Syrie : une nouvelle ère de rupture avec les réseaux iraniens
Cette entreprise marque une volonté claire de rompre avec l’ordre ancien, en affaiblissant les instruments d’ingérence étrangère sur le territoire syrien.
Une infrastructure transnationale sous surveillance
Durant les treize années de guerre civile, l’Iran avait progressivement construit, à travers la Syrie, un véritable pont terrestre reliant Téhéran à Beyrouth, en passant par Bagdad et Damas.
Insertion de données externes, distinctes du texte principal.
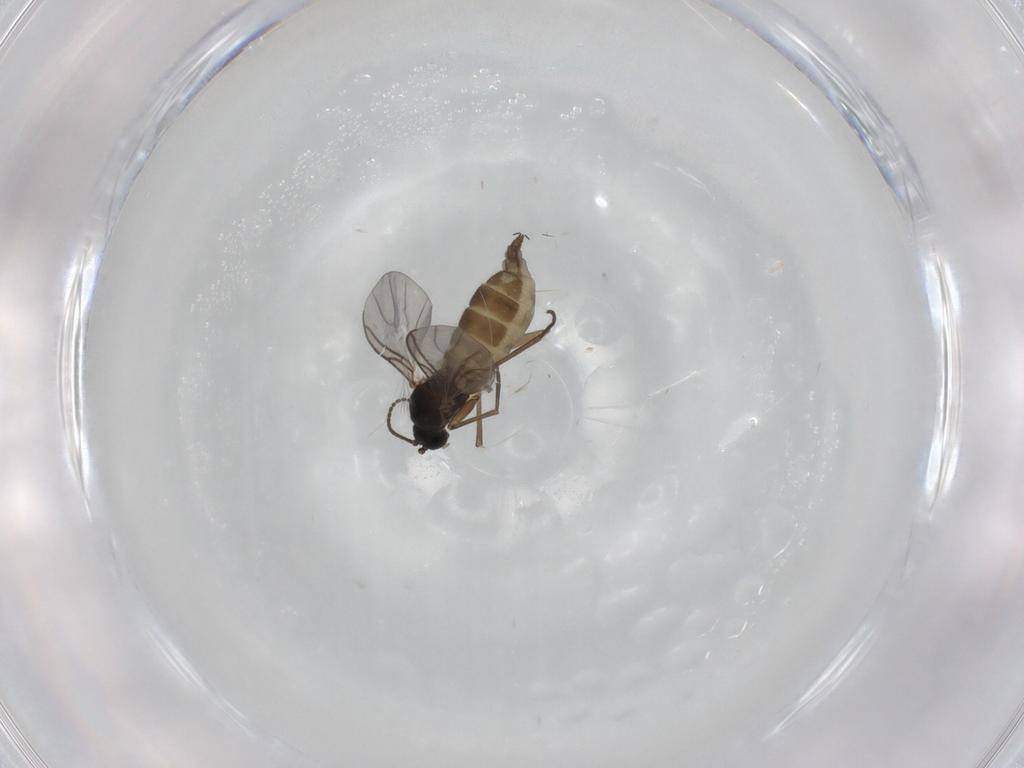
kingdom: Animalia
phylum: Arthropoda
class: Insecta
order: Diptera
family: Sciaridae
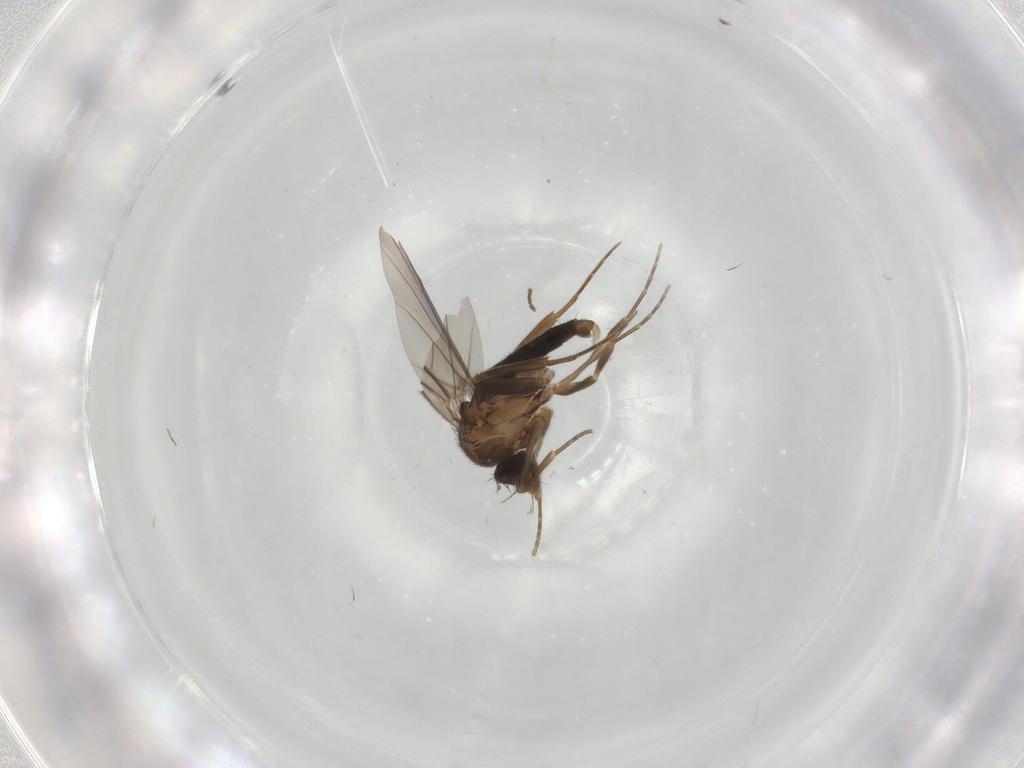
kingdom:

Cette infrastructure clandestine permettait l’acheminement d’armes, de fonds et de combattants vers le Hezbollah libanais et d’autres groupes alliés.
En parallèle, elle facilitait des trafics lucratifs de carburant et de stupéfiants, notamment du Captagon, dont les revenus finançaient à la fois les milices pro-iraniennes et certaines factions du régime syrien.
Avec la mise à l’écart d’Assad, ces réseaux se retrouvent fortement fragilisés. Des points de transit stratégiques, naguère sous contrôle de groupes chiites armés, sont aujourd’hui visés par les forces de sécurité syriennes dans le cadre d’opérations coordonnées visant à reprendre la main sur les zones frontalières et à tarir les flux illicites.
Le déclin d’un axe géopolitique
La dynamique en cours en Syrie illustre un recul notable de l’influence iranienne au Levant. L’ancien partenariat entre Damas et Téhéran, longtemps fondé sur une alliance politico-militaire et idéologique, est désormais caduc.
Le Hezbollah, autrefois acteur incontournable dans le conflit syrien, se voit privé de ses principales voies d’approvisionnement. Affaibli militairement et contesté politiquement, le groupe chiite doit aujourd’hui composer avec un environnement régional beaucoup plus hostile et un partenaire syrien devenu méfiant.
Dans ce contexte, les tentatives iraniennes de maintenir une présence indirecte en Syrie semblent s’orienter vers des alliances opportunistes, notamment avec des groupes extrémistes sunnites, et des groupes séparatistes dans une logique de déstabilisation plutôt que d’ancrage durable.
Une souveraineté à reconstruire
Pour les nouvelles autorités syriennes, la priorité est double : asseoir leur légitimité à l’intérieur du pays tout en se prémunissant des interférences extérieures. En s’attaquant aux réseaux de contrebande et aux résidus de l’appareil iranien, elles entendent affirmer leur souveraineté et envoyer un message fort à leurs partenaires régionaux et internationaux.
Mais les défis restent immenses. Les structures parallèles mises en place par l’Iran au fil des années – entrepôts d’armes, unités dormantes, réseaux logistiques – ne disparaîtront pas du jour au lendemain. De plus, l’absence de contrôle effectif sur certaines zones, notamment à l’est et le long de la frontière libanaise, complique la tâche des autorités.
Enfin, la rupture progressive entre la Syrie post-Assad et l’Iran pourrait redessiner en profondeur les équilibres géopolitiques au Moyen-Orient. En rompant avec le « croissant chiite » qui reliait l’Iran à la Méditerranée, la Syrie amorce un repositionnement stratégique qui pourrait favoriser une réintégration plus large dans le concert arabe, voire une ouverture vers d’autres partenaires internationaux.